In some cases, these relative differences are so extreme, there is truly no alternative to C-section delivery. For everyone else, that means a long, slow, painful delivery–more than nine hours on average–that will likely result in one of two typical forms of obstetric trauma.

First: vaginal tearing. The sheer pressure of gigantic baby head against tiny vaginal opening can’t go on without one side giving way, and that side is almost always the strip of skin (perineal area) connecting the vagina with the anus. First-time mothers have a 95 percent chance of at least some tearing occurring during delivery.

Sometimes, of course, the blunt force of the baby’s battering ram cranium isn’t enough to break through. That is when your friendly obstetrician-gynecologist will slice open your vagina manually, a procedure known as episiotomy, which surgically lacerates the perineal skin and lets the newborn slip through the tattered genital curtain.

The alternative (or unavoidable side-effect, unfortunately) to all the heaving and hemorrhaging of natural delivery is injury to the mother’s coccyx. Although this is often described as a fracturing or bruising of the tailbone, it is effectively more like a dislocation caused by the infant on its way out.

As might be expected, the subsequent recovery period frequently entails incontinence (and more diapers) as well as a loss of sexual desire. It only takes a few weeks for most perineal lacerations (incidental or manual) to heal, although some require stitching to hold them together until the skin can grow back together.

Last but not least, there is pelvic organ prolapse.

Imagine wearing a latex glove, then trying to remove it. About half the time, you will find the glove sticks to your hand and turns at least partially inside-out when you yank it off.

Now imagine that your hand is a baby, and the glove is a vagina.

That is, one finger of that glove is a vagina; the others are, potentially, the bladder, uterus, rectum, or intestines. And they may not all come flopping out right when you remove your hand/baby; any of them could emerge from the stretched out opening at any time, even 20 years after the initial delivery.

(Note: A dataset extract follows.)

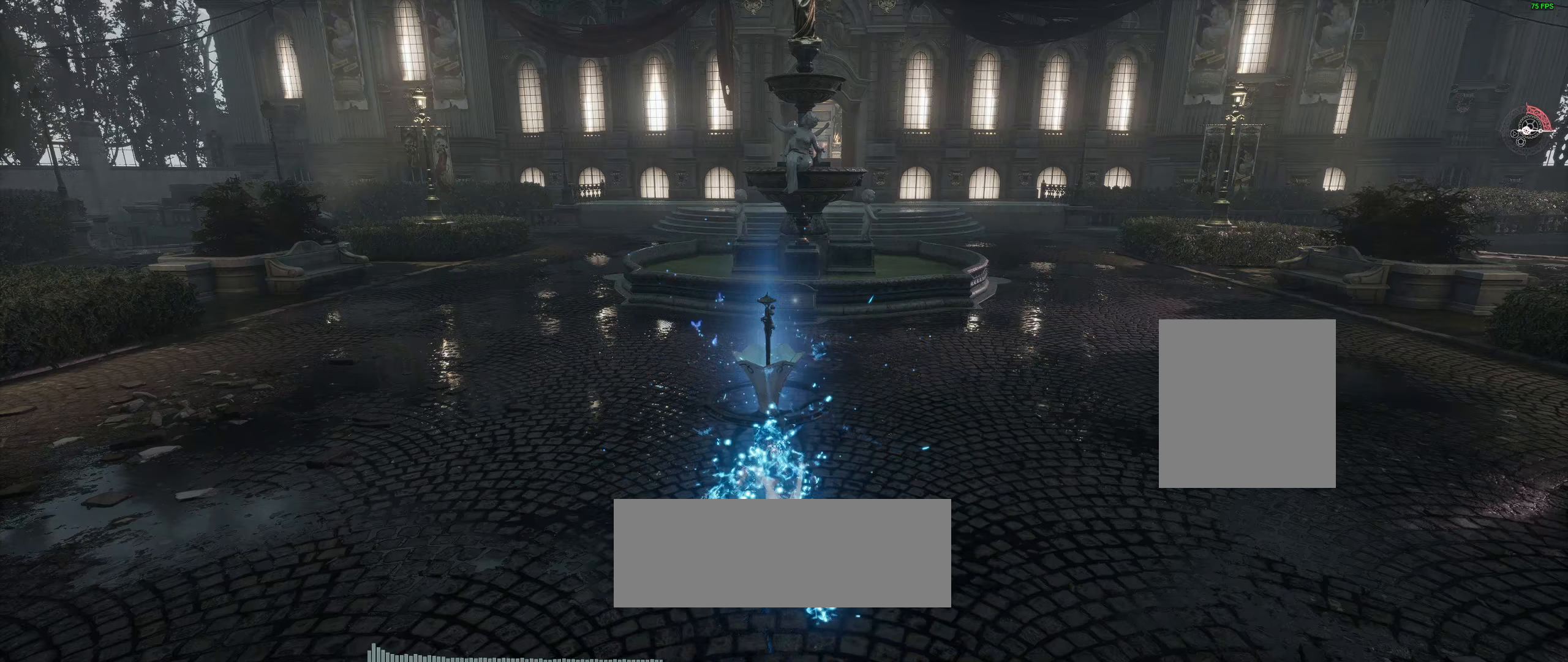
{"buttons": [], "left_stick": "center", "events": []}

As you might expect, historical records of this occurring are as old as humanity itself, yet general awareness of it is very low. Because it makes for such an uncomfortable subject of conversation, experts expect that the actual rate of occurrence is much higher than the rate of reporting–which is already more than 50 percent of all mothers.

1. Momnesia

memory-loss

How many diseases have the ability to make you forget how terrible they were, so that you are driven to go out and get it again? Well, that is the genius and horror that is human reproduction: after it tears up mothers from the inside out, in ways both visible and invisible, it sets off one final coup de grace of hormonal chain reactions to cover its tracks.

Actually, some evidence suggests that short-term memory loss is a feature of even the earlier stages of pregnancy–hence the phrase, “pregnancy brain” or “baby brain” in reference to lapses of memory associated with pregnancy.

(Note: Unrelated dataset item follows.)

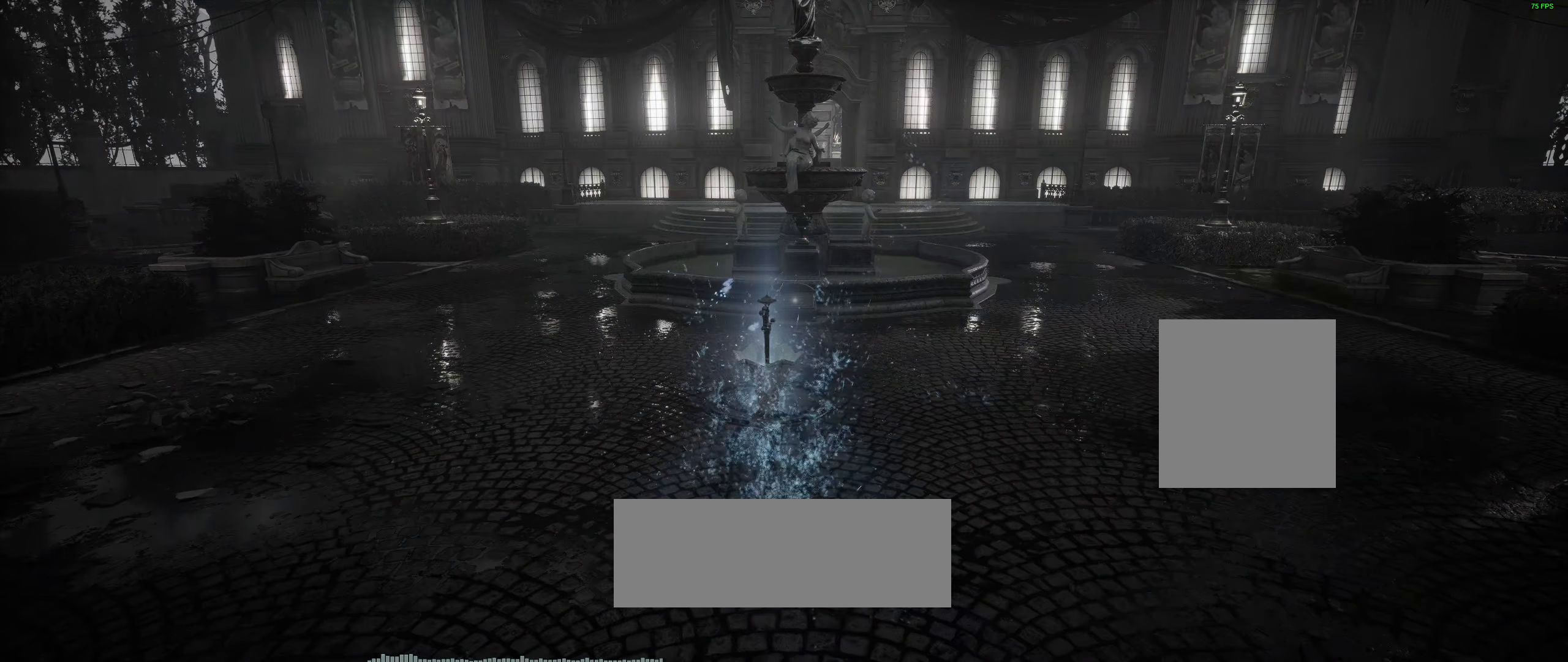
{"buttons": [], "left_stick": "center", "events": []}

Other literature refers to a “halo effect,” which is when mothers over time begin to recall the pain of delivery less, and the joys of motherhood, thrill of seeing their newborn, or other positive features of childbirth more. It is debated whether this is a result of hormonal events following delivery, or simply a cognitive fallacy expressed in the context of maternity. This is part of the reason breast-feeding and other maternal bonding activities are encouraged, though: they can help trigger the release of hormones associated with happiness, socialization, and the formation of relationships.

There is other evidence that memory problems can be a side effect of postpartum depression, although this is not strictly limited to memories of the pain of delivery.

Whatever the specific cause, studies have repeatedly shown that for a majority of mothers, individual ratings of memories of the pain of childbirth go down over time. It is as though experiencing some sort of biological Stockholm Syndrome that makes them talk about how grateful they are to have given birth, rather than the more honest, “Yup, this melon-headed ankle-biter split me like firewood coming out.”